Vereador Herivelto Oliveira escreve texto com rara sensibilidade para destacar a vida da mãe

Dona Maria Antonia terminou no dia 15 de fevereiro seu tempo neste mundo, uma história que começou em 1930 no sul de Minas. A mãe biológica entregou Maria e seus quatro irmãos ainda crianças para serem criados por famílias diferentes. Não tinha condições físicas, nem mentais, nem econômicas para ficar com eles.
De Angustura a família que ficou com Maria Antônia se mudou para o norte do Paraná, ainda naquela década. Ela ajudou a criar os 14 irmãos, trabalhou na lavoura, não conseguiu fazer nem o primário, mas tocou a vida. Casou-se aos 22 anos com José, teve o primeiro filho, José Maria, com uma síndrome que, segundo os médicos lhe permitiria viver só até um ano de idade. O casal não aceitou o diagnóstico e veio pra Curitiba. Se a vida na roça já era difícil, imagine numa cidade grande, sem conhecimento nenhum. O amor de mãe manteve a vida de José Maria até os 57 anos. Maria Antonia ainda teve que buscar tratamento para o marido que era epilético, e passou pela terrível experiência de perder dois filhos ainda bebês. Outros dois, Herivelto e Haroldo completaram a família. Pobres, sim, mas os pais entendiam que estudar era importante e deram a eles as condições para aprender. Dona Maria costurava para completar o orçamento da família. As roupas de qualidade que fazia garantiram a clientela no bairro Ahú, e também a tornaram conhecida dos vizinhos. Neste bairro, onde morou a maior parte da vida, começou numa casa dividida, nos fundos do terreno, onde a família ocupava três peças. A situação financeira difícil fazia muitas vezes um único ovo virar mistura para todos, e não raro Dona Maria abria mão de sua parte para aumentar a dos filhos.

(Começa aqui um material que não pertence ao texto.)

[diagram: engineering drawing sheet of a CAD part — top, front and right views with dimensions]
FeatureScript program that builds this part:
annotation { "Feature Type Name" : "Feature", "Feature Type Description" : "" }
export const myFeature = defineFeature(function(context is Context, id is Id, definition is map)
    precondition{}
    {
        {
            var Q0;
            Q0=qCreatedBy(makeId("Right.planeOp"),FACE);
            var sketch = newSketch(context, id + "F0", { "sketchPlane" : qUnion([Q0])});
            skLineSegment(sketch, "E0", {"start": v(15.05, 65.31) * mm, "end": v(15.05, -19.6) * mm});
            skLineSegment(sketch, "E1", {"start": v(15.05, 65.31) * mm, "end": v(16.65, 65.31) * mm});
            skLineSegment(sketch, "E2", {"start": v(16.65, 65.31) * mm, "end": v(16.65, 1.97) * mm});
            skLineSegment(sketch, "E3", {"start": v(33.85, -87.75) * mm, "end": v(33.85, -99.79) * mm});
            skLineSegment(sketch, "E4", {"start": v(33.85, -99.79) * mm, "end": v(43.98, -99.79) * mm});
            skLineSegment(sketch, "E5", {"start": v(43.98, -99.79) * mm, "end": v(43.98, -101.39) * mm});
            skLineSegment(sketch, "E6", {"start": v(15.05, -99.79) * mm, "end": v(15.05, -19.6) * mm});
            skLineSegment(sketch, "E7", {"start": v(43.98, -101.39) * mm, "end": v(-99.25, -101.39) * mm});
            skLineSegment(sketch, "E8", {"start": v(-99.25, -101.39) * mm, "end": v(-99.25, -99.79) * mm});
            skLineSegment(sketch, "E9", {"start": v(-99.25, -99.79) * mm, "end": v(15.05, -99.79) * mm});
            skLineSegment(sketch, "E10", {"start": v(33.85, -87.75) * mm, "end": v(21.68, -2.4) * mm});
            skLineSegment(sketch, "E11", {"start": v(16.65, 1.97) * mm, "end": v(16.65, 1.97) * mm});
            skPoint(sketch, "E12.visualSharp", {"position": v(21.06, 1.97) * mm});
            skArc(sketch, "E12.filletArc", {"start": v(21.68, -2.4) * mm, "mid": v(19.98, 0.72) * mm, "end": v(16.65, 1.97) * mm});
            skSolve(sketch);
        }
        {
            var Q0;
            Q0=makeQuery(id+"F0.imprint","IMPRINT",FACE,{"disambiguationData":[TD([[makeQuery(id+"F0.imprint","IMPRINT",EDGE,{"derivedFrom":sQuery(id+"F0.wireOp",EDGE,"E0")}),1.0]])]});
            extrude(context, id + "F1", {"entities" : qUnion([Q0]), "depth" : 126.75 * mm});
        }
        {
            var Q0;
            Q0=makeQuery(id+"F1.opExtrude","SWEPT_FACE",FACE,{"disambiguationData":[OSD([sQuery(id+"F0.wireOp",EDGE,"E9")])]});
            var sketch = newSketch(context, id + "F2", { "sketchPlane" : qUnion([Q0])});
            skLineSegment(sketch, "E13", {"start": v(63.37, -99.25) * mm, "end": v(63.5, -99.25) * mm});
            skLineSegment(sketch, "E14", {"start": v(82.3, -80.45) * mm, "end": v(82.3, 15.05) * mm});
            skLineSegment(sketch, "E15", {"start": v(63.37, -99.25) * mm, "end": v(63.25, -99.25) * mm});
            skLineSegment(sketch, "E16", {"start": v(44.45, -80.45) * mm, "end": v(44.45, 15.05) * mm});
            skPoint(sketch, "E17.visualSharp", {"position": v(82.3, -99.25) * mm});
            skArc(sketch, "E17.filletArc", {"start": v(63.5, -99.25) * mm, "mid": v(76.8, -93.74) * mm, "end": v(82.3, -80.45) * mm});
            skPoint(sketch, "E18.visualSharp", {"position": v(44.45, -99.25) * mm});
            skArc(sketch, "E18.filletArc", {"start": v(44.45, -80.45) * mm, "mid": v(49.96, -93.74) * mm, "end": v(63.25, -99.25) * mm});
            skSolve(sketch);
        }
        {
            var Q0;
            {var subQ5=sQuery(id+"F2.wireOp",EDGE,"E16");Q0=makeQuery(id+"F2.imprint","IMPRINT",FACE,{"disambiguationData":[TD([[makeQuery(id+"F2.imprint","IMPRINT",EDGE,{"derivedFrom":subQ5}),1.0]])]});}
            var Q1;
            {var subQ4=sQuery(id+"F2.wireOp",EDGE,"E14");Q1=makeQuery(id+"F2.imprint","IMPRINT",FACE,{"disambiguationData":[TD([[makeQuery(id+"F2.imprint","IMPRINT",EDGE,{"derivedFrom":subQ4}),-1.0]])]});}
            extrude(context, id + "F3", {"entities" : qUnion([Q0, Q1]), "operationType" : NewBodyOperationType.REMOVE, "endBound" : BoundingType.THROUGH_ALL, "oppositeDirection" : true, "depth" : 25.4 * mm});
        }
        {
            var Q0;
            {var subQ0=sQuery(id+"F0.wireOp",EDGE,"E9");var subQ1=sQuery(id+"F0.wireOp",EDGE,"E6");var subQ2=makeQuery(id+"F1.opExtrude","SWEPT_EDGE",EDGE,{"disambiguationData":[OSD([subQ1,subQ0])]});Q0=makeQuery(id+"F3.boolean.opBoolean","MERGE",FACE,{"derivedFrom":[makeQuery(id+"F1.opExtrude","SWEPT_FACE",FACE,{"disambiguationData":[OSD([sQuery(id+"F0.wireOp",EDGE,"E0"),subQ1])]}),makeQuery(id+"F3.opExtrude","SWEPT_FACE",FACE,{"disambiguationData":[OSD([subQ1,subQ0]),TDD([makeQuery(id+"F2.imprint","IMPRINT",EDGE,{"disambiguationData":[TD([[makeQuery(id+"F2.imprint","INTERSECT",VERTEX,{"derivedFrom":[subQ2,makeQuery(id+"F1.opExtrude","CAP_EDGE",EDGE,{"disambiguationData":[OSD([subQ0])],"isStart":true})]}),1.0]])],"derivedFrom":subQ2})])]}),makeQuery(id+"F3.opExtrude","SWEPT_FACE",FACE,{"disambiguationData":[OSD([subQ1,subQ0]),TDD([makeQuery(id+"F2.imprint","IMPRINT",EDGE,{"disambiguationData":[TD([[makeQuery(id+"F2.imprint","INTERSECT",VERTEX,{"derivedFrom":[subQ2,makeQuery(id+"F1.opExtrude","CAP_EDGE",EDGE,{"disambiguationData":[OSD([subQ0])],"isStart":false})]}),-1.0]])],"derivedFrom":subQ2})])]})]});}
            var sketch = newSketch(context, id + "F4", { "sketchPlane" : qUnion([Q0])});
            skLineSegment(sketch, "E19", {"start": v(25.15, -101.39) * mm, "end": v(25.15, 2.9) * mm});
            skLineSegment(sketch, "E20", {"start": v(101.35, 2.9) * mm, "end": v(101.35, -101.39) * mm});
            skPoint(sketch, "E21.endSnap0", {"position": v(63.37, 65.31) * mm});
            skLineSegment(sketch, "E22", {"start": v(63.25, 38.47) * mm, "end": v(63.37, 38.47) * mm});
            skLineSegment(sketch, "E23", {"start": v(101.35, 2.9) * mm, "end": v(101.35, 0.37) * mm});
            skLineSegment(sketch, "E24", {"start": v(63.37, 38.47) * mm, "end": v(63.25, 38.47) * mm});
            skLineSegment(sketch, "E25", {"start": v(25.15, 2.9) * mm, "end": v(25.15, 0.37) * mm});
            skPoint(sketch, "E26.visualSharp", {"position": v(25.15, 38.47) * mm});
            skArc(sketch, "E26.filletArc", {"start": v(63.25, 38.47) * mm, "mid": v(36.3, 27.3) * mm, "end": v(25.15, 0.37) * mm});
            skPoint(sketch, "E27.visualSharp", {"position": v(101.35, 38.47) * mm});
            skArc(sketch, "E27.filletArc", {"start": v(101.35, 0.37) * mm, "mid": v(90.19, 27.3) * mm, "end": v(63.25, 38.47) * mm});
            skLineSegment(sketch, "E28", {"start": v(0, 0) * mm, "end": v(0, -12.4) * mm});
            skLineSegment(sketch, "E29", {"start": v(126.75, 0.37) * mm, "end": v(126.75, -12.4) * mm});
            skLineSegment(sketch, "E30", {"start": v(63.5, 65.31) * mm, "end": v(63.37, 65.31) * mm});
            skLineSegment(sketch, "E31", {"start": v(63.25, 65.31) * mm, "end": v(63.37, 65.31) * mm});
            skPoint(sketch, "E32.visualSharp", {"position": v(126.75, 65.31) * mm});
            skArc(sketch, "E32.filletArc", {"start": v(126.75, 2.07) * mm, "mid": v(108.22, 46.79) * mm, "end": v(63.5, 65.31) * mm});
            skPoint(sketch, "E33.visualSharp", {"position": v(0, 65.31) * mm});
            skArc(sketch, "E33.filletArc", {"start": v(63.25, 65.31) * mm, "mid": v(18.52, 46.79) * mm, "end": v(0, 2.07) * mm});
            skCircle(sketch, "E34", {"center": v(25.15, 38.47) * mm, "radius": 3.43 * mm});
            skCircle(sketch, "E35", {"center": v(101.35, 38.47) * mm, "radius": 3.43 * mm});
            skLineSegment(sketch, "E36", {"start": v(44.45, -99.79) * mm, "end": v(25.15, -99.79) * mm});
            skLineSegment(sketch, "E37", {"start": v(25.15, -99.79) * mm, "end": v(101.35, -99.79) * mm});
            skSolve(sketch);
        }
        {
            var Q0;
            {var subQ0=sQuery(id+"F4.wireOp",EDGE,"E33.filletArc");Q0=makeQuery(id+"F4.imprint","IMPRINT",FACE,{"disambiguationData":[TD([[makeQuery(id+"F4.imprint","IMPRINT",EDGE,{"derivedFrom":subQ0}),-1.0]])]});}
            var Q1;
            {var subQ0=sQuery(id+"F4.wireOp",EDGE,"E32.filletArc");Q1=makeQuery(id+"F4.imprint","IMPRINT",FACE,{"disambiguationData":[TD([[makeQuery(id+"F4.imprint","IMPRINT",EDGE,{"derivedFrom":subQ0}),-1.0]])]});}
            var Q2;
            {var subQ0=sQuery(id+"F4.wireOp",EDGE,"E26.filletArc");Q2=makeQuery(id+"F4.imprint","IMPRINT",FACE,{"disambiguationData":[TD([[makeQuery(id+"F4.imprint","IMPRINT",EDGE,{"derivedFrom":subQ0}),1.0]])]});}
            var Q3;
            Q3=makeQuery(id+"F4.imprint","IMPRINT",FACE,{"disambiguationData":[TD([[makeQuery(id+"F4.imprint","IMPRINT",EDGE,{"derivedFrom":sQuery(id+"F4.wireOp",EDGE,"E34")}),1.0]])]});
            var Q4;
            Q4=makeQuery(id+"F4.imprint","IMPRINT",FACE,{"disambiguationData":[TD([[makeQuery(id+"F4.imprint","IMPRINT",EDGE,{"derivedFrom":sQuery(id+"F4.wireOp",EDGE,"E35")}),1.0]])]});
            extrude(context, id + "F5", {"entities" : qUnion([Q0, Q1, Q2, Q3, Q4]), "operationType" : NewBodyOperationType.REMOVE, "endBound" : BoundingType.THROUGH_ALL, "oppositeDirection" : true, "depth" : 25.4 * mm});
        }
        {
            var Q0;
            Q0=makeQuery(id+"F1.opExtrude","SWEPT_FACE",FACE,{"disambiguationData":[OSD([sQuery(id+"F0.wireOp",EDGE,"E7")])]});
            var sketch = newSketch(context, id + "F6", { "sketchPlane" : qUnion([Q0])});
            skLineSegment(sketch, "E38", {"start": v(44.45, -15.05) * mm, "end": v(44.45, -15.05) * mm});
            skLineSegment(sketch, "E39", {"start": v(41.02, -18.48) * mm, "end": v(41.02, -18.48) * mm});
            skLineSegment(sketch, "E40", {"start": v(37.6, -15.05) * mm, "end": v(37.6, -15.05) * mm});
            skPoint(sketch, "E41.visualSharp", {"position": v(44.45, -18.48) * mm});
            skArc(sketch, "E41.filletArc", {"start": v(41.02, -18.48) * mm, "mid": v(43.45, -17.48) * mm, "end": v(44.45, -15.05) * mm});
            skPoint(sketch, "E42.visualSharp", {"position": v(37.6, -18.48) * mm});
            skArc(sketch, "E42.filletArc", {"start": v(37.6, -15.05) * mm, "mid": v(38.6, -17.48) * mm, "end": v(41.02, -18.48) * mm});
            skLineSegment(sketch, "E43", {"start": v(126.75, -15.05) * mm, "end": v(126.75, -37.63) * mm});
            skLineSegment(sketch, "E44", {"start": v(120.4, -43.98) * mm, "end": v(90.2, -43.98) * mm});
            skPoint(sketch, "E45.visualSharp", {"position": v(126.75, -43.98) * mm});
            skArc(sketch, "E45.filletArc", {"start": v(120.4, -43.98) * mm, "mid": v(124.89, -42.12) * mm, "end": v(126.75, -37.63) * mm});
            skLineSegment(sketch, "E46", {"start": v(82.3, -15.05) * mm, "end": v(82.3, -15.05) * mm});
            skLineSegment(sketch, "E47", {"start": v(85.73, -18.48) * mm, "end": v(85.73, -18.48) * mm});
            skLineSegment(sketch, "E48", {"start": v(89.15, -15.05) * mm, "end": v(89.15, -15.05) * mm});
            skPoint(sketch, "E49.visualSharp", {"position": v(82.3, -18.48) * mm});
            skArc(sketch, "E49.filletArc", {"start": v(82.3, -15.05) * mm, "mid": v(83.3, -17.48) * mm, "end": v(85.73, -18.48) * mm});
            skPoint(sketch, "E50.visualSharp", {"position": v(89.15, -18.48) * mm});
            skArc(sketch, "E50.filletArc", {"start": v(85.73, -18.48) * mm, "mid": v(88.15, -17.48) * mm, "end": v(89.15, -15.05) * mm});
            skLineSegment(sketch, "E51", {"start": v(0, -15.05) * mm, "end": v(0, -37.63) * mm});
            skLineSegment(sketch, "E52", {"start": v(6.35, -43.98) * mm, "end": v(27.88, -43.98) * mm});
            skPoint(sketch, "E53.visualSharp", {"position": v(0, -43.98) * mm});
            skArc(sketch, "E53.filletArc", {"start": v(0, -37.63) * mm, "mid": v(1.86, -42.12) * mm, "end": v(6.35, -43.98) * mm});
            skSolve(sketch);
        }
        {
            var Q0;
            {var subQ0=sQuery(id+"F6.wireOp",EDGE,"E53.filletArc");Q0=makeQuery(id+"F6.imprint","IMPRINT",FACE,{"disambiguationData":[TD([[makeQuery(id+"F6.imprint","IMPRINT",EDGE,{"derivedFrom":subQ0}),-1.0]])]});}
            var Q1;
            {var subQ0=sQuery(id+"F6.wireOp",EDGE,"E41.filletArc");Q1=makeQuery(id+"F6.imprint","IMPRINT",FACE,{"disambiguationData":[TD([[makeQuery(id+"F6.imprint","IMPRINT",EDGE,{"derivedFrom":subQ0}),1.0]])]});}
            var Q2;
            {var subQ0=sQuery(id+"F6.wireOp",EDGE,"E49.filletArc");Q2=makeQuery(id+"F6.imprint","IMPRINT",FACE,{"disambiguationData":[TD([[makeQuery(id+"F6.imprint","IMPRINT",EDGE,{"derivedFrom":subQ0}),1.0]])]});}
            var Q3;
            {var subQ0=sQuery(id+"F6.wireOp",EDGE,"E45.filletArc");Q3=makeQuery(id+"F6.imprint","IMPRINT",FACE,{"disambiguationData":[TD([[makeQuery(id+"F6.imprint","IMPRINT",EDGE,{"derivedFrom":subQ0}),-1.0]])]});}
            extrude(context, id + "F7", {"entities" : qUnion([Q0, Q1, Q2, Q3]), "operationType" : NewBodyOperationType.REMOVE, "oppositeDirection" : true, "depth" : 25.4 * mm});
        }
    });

Eletricista, encanadora, carpinteira, pintora… não era raro encontrar essa mulher fazendo reparos na casa, em cima de banquinhos ou escadas de madeira precárias.
Chorar, reclamar, não era com ela. Pelo contrário. Passava os dias, que começavam às cinco da manhã, cantando músicas populares ou hinos de igreja. Era devotíssima de Nossa Senhora do Perpétuo Socorro, a quem pedia sempre pela nossa saúde.
Bem devagar, a situação melhorou um pouco e a família alugou a casa inteira. Quando os filhos começaram a ganhar dinheiro se mudaram para a casa da frente, ainda de aluguel.
Aos 60 anos com a ajuda de uma das irmãs adotivas localizou sua família biológica: os quatro irmãos viviam na região metropolitana do Rio de Janeiro e em Juiz de Fora. Foi uma alegria indescritível encontrar seus irmãos e sobrinhos negros e reconhecer neles os traços familiares. Ficou uma semana em visita e também os recebeu em Curitiba. Trocaram cartas nos anos seguintes. Já com mais de 70 anos ganhou uma casa dos filhos no bairro Tarumã, onde ampliou sua rede de amizades. Maria Antonia perdeu o filho mais velho e o marido num intervalo de um ano e um pouco dela também se foi. Apesar de ainda muito ativa, reclamava diariamente da saudade. Nos últimos anos a memória e o corpo da Dona Maria foram definhando. Ela partiu em paz, dormindo aos 91 anos, com a missão cumprida. Herivelto é jornalista e vereador em Curitiba. O irmão Haroldo tem uma empresa de software para a área médica. Filhos eternamente gratos pelo tempo que tiveram com a mãe e pelos ensinamentos que receberam dela.